Everything is made by hand, no machines are used at any part of the process besides the tannery where the leather comes from. Essentially our work is completely portable and could be offgrid. All hand cut, hand edged, hand stitched. The quality stays really high with the saddle stitching technique we use. It’s labour intensive, of course — but that’s what creates quality.
Leather is super cool. It’s really flexible, dynamic and luxurious. It’s high stakes because it’s expensive to work with but that’s the fun of it. It’s adaptable to all different projects — we’ve done banjo straps, belts, bags, wallets, rifle cases, menus for restaurants, coasters, wedding gifts, cigar pouches etc… People love wrapping stuff in leather. It’s just better that way.”
Looking back, what has been one of the most rewarding memories of LLM?
“We made this really simple wallet that a dude bought at the market. He told us he always ripped through wallets — once every six months regardless of how robust they were. He said he’d ‘gamble on it’ and hastily gave our products a go. Now, he’ll always come say hi at the markets and show us that his wallet is still going strong four years later. That’s honestly what this is all about. That guy was just searching for a wallet that fit his essential daily carry and he’s still excited about it. That’s the satisfaction I get from all of this.”
What’s it been like running a business with your brother Connor?

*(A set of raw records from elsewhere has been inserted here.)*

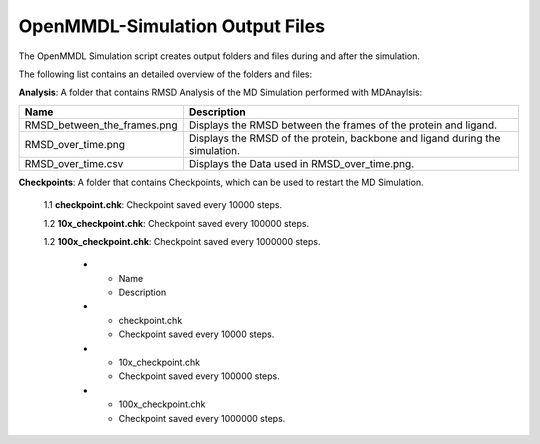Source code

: **OpenMMDL-Simulation Output Files**
=================================

The OpenMMDL Simulation script creates output folders and files during and after the simulation.

The following list contains an detailed overview of the folders and files:


**Analysis**: A folder that contains RMSD Analysis of the MD Simulation performed with MDAnaylsis:


.. list-table::
   :header-rows: 1
   :widths: 25 75

   * - Name
     - Description
   * - RMSD_between_the_frames.png
     - Displays the RMSD between the frames of the protein and ligand.
   * - RMSD_over_time.png
     - Displays the RMSD of the protein, backbone and ligand during the simulation.
   * - RMSD_over_time.csv
     -  Displays the Data used in RMSD_over_time.png.



**Checkpoints**: A folder that contains Checkpoints, which can be used to restart the MD Simulation.

  1.1 **checkpoint.chk**: Checkpoint saved every 10000 steps.
  
  1.2 **10x_checkpoint.chk**: Checkpoint saved every 100000 steps.
  
  1.2 **100x_checkpoint.chk**: Checkpoint saved every 1000000 steps.



   * - Name
     - Description
   * - checkpoint.chk
     - Checkpoint saved every 10000 steps.
   * - 10x_checkpoint.chk
     - Checkpoint saved every 100000 steps.
   * - 100x_checkpoint.chk
     - Checkpoint saved every 1000000 steps.
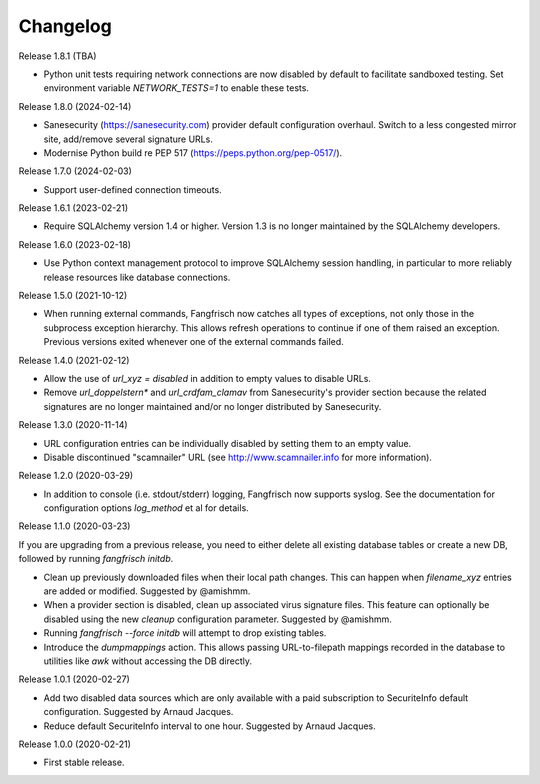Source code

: =========
Changelog
=========

Release 1.8.1 (TBA)

- Python unit tests requiring network connections are now disabled by default to facilitate sandboxed
  testing. Set environment variable `NETWORK_TESTS=1` to enable these tests.

Release 1.8.0 (2024-02-14)

- Sanesecurity (https://sanesecurity.com) provider default configuration overhaul. Switch to a less
  congested mirror site, add/remove several signature URLs.

- Modernise Python build re PEP 517 (https://peps.python.org/pep-0517/).

Release 1.7.0 (2024-02-03)

- Support user-defined connection timeouts.

Release 1.6.1 (2023-02-21)

- Require SQLAlchemy version 1.4 or higher. Version 1.3 is no longer maintained by the SQLAlchemy developers.

Release 1.6.0 (2023-02-18)

- Use Python context management protocol to improve SQLAlchemy session handling, in particular to more reliably
  release resources like database connections.

Release 1.5.0 (2021-10-12)

- When running external commands, Fangfrisch now catches all types of exceptions, not only those in the
  subprocess exception hierarchy. This allows refresh operations to continue if one of them raised
  an exception. Previous versions exited whenever one of the external commands failed.

Release 1.4.0 (2021-02-12)

- Allow the use of `url_xyz = disabled` in addition to empty values to disable URLs.

- Remove `url_doppelstern*` and `url_crdfam_clamav` from Sanesecurity's provider section because the related
  signatures are no longer maintained and/or no longer distributed by Sanesecurity.

Release 1.3.0 (2020-11-14)

- URL configuration entries can be individually disabled by setting them to an empty value.

- Disable discontinued "scamnailer" URL (see http://www.scamnailer.info for more information).

Release 1.2.0 (2020-03-29)

- In addition to console (i.e. stdout/stderr) logging, Fangfrisch now supports syslog.
  See the documentation for configuration options `log_method` et al for details.

Release 1.1.0 (2020-03-23)

If you are upgrading from a previous release, you need to either delete all existing database tables or create a new
DB, followed by running `fangfrisch initdb`.

- Clean up previously downloaded files when their local path changes.
  This can happen when `filename_xyz` entries are added or modified.
  Suggested by @amishmm.

- When a provider section is disabled, clean up associated virus signature files.
  This feature can optionally be disabled using the new `cleanup` configuration parameter.
  Suggested by @amishmm.

- Running `fangfrisch --force initdb` will attempt to drop existing tables.

- Introduce the *dumpmappings* action.
  This allows passing URL-to-filepath mappings recorded in the database to utilities like `awk` without accessing the
  DB directly.

Release 1.0.1 (2020-02-27)

- Add two disabled data sources which are only available with a paid subscription to SecuriteInfo default configuration.
  Suggested by Arnaud Jacques.

- Reduce default SecuriteInfo interval to one hour. Suggested by Arnaud Jacques.

Release 1.0.0 (2020-02-21)

- First stable release.
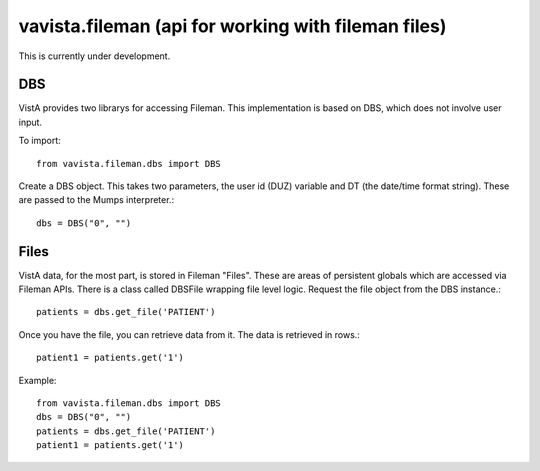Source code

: 
vavista.fileman (api for working with fileman files)
====================================================

This is currently under development. 

DBS
---

VistA provides two librarys for accessing Fileman. This implementation is based
on DBS, which does not involve user input.

To import::

    from vavista.fileman.dbs import DBS

Create a DBS object. This takes two parameters, the user id (DUZ) variable and
DT (the date/time format string). These are passed to the Mumps interpreter.::

    dbs = DBS("0", "")

Files
-----

VistA data, for the most part, is stored in Fileman "Files". These are areas
of persistent globals which are accessed via Fileman APIs. There is a class
called DBSFile wrapping file level logic. Request the file object from the
DBS instance.::

    patients = dbs.get_file('PATIENT')

Once you have the file, you can retrieve data from it. The data is retrieved
in rows.::

    patient1 = patients.get('1')

Example::

    from vavista.fileman.dbs import DBS
    dbs = DBS("0", "")
    patients = dbs.get_file('PATIENT')
    patient1 = patients.get('1')

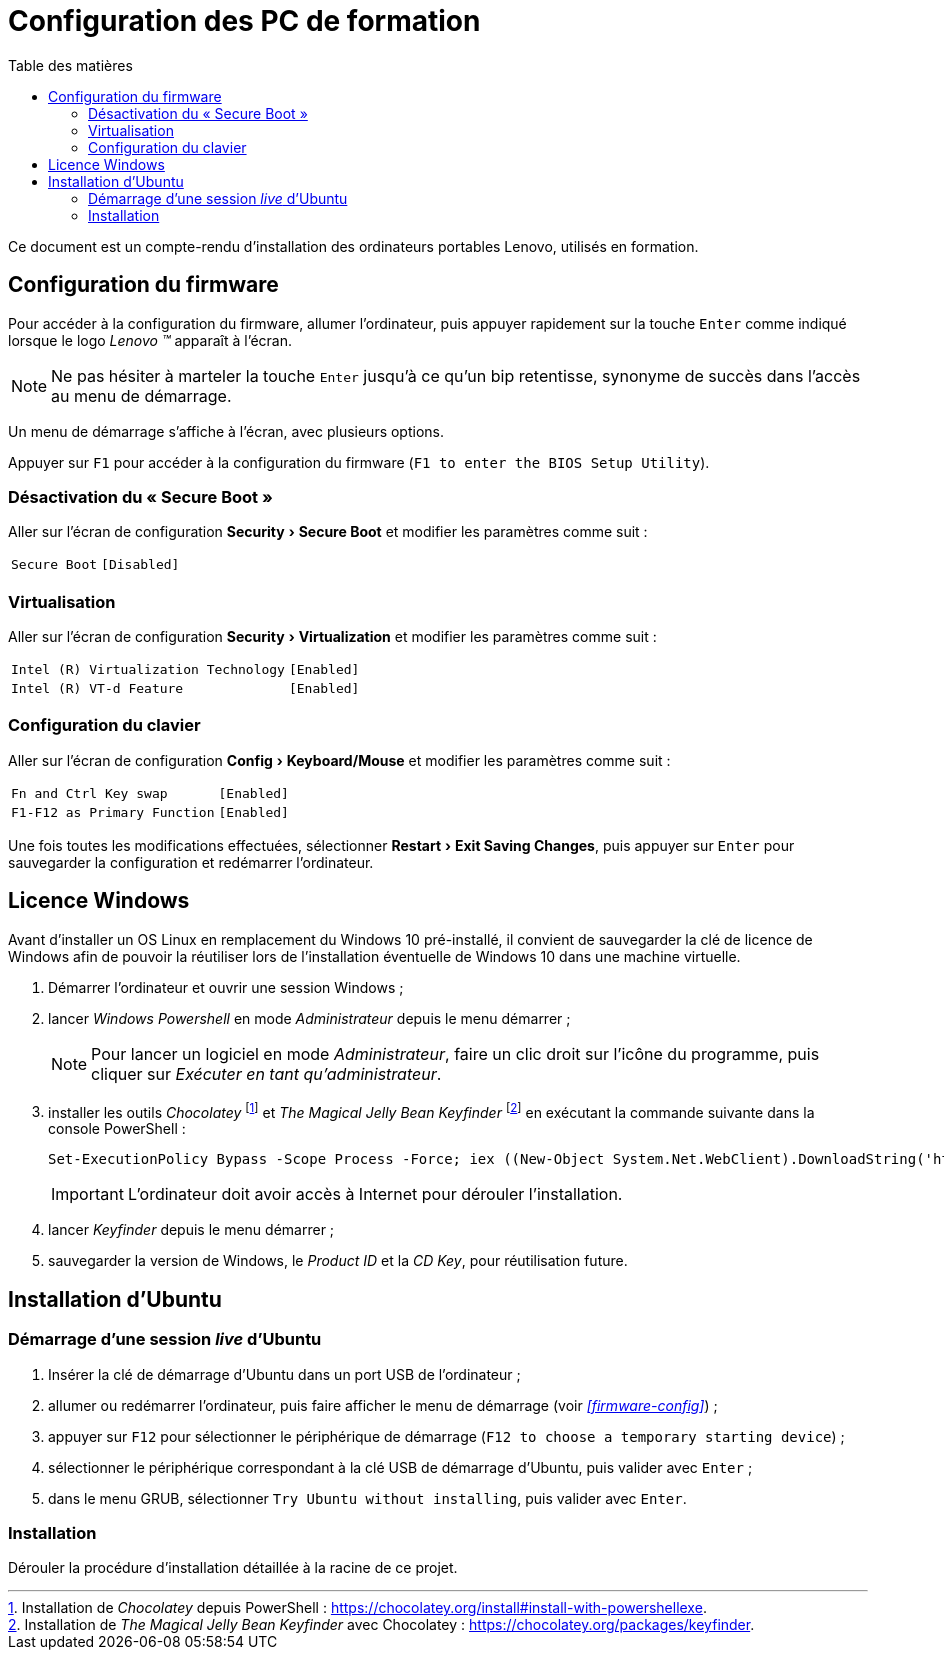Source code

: = Configuration des PC de formation
:toc: left
:toc-title: Table des matières
:toclevels: 3
:experimental:
:icons: font
:pagenums:

Ce document est un compte-rendu d'installation des ordinateurs portables Lenovo,
utilisés en formation.

== Configuration du firmware

Pour accéder à la configuration du firmware, allumer l'ordinateur, puis appuyer 
rapidement sur la touche kbd:[Enter] comme indiqué lorsque le logo
_Lenovo (TM)_ apparaît à l'écran.

NOTE: Ne pas hésiter à marteler la touche kbd:[Enter] jusqu'à ce qu'un bip
retentisse, synonyme de succès dans l'accès au menu de démarrage.

Un menu de démarrage s'affiche à l'écran, avec plusieurs options.

Appuyer sur kbd:[F1] pour accéder à la configuration du firmware (`F1 to enter the BIOS Setup Utility`).

=== Désactivation du « Secure Boot »
Aller sur l'écran de configuration menu:Security[Secure Boot] et modifier les paramètres comme suit :

[horizontal]
`Secure Boot`:: `[Disabled]`

=== Virtualisation
Aller sur l'écran de configuration menu:Security[Virtualization] et modifier
les paramètres comme suit :

[horizontal]
`Intel \(R) Virtualization Technology`:: `[Enabled]`
`Intel \(R) VT-d Feature`:: `[Enabled]`

=== Configuration du clavier
Aller sur l'écran de configuration menu:Config[Keyboard/Mouse] et modifier
les paramètres comme suit :

[horizontal]
`Fn and Ctrl Key swap`:: `[Enabled]`
`F1-F12 as Primary Function`:: `[Enabled]`

Une fois toutes les modifications effectuées, sélectionner
menu:Restart[Exit Saving Changes], puis appuyer sur kbd:[Enter] pour sauvegarder
la configuration et redémarrer l'ordinateur.

== Licence Windows

Avant d'installer un OS Linux en remplacement du Windows 10 pré-installé, il
convient de sauvegarder la clé de licence de Windows afin de pouvoir la
réutiliser lors de l'installation éventuelle de Windows 10 dans une machine
virtuelle.

. Démarrer l'ordinateur et ouvrir une session Windows ;
. lancer _Windows Powershell_ en mode _Administrateur_ depuis le menu démarrer ;
+
NOTE: Pour lancer un logiciel en mode _Administrateur_, faire un clic droit sur
l'icône du programme, puis cliquer sur _Exécuter en tant qu'administrateur_.
. installer les outils _Chocolatey_
footnote:chocolatey[Installation de _Chocolatey_ depuis PowerShell : https://chocolatey.org/install#install-with-powershellexe.]
et _The Magical Jelly Bean Keyfinder_
footnote:[Installation de _The Magical Jelly Bean Keyfinder_ avec Chocolatey : https://chocolatey.org/packages/keyfinder.]
en exécutant la commande suivante dans la console PowerShell :
+
```powershell
Set-ExecutionPolicy Bypass -Scope Process -Force; iex ((New-Object System.Net.WebClient).DownloadString('https://chocolatey.org/install.ps1')); choco install -y keyfinder
```
+
IMPORTANT: L'ordinateur doit avoir accès à Internet pour dérouler
l'installation.
. lancer _Keyfinder_ depuis le menu démarrer ;
. sauvegarder la version de Windows, le _Product ID_ et la _CD Key_, pour réutilisation future.

== Installation d'Ubuntu

=== Démarrage d'une session _live_ d'Ubuntu

. Insérer la clé de démarrage d'Ubuntu dans un port USB de l'ordinateur ;
. allumer ou redémarrer l'ordinateur, puis faire afficher le menu de démarrage
(voir  _<<firmware-config>>_) ;
. appuyer sur kbd:[F12] pour sélectionner le périphérique de démarrage
(`F12 to choose a temporary starting device`) ;
. sélectionner le périphérique correspondant à la clé USB de démarrage
d'Ubuntu, puis valider avec kbd:[Enter] ;
. dans le menu GRUB, sélectionner `Try Ubuntu without installing`, puis valider
avec kbd:[Enter].

=== Installation

Dérouler la procédure d'installation détaillée à la racine de ce projet.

“We get along so well that it was a no brainer to work together on this. There’s no conflict it just feels easy. We’re really just on the same page in trying to elevate the craft to the highest level, no matter what is said. It’s important to challenge each other so that mediocrity doesn’t become the norm — even if it’s hypercritical. We’re really inspired by Japanese leather work, as it’s taken more seriously there then anywhere else in the world. The quality of work you can get in Japan is absolutely stunning.”
What’s it about LLM that is different?
“I’ve always wanted to do something like this but never knew it was possible. The feedback we are getting gives us the confidence to keep going with it. I want to make leather products that are the absolute best because it would be sweet for Calgary, and that’s what it comes down to. Being here for 31 years, we don’t have all the cool projects that a lot of bigger cities have but there’s no reason why we can’t. There’s a real movement of people here who are now trying to change the culture and make it the real deal. Our focus isn’t on moving goods out all over the world. We want to hone in on the craftsmanship and that happens right here. We can then take it one step further as new contracts arise. The drawback is that yes, this is slow. But it’s more rewarding this way. I think people need to communicate face to face in this world. It’s easy to just go through the motions without slowing down or thinking about things. [With LLM] people come down to our shop, have a whiskey or a tea and collaborate on what they want. If there’s an idea they can conceive, chances are we can make it a reality!”
What’s next for LLM?
“A few years back I worked with a boot maker down in in Pendleton, Oregon for a month. I learned the basis of boot making and to this day I still throw around the idea of pursuing that. You do run the risk of narrowing yourself because I would have to shift my entire focus, but there’s a lot of potential for a cool custom boot program to create a smart pair of boots that are made the right way. Think light-weight, waterproof, all leather construction that could be re-soled over time. Time will tell!”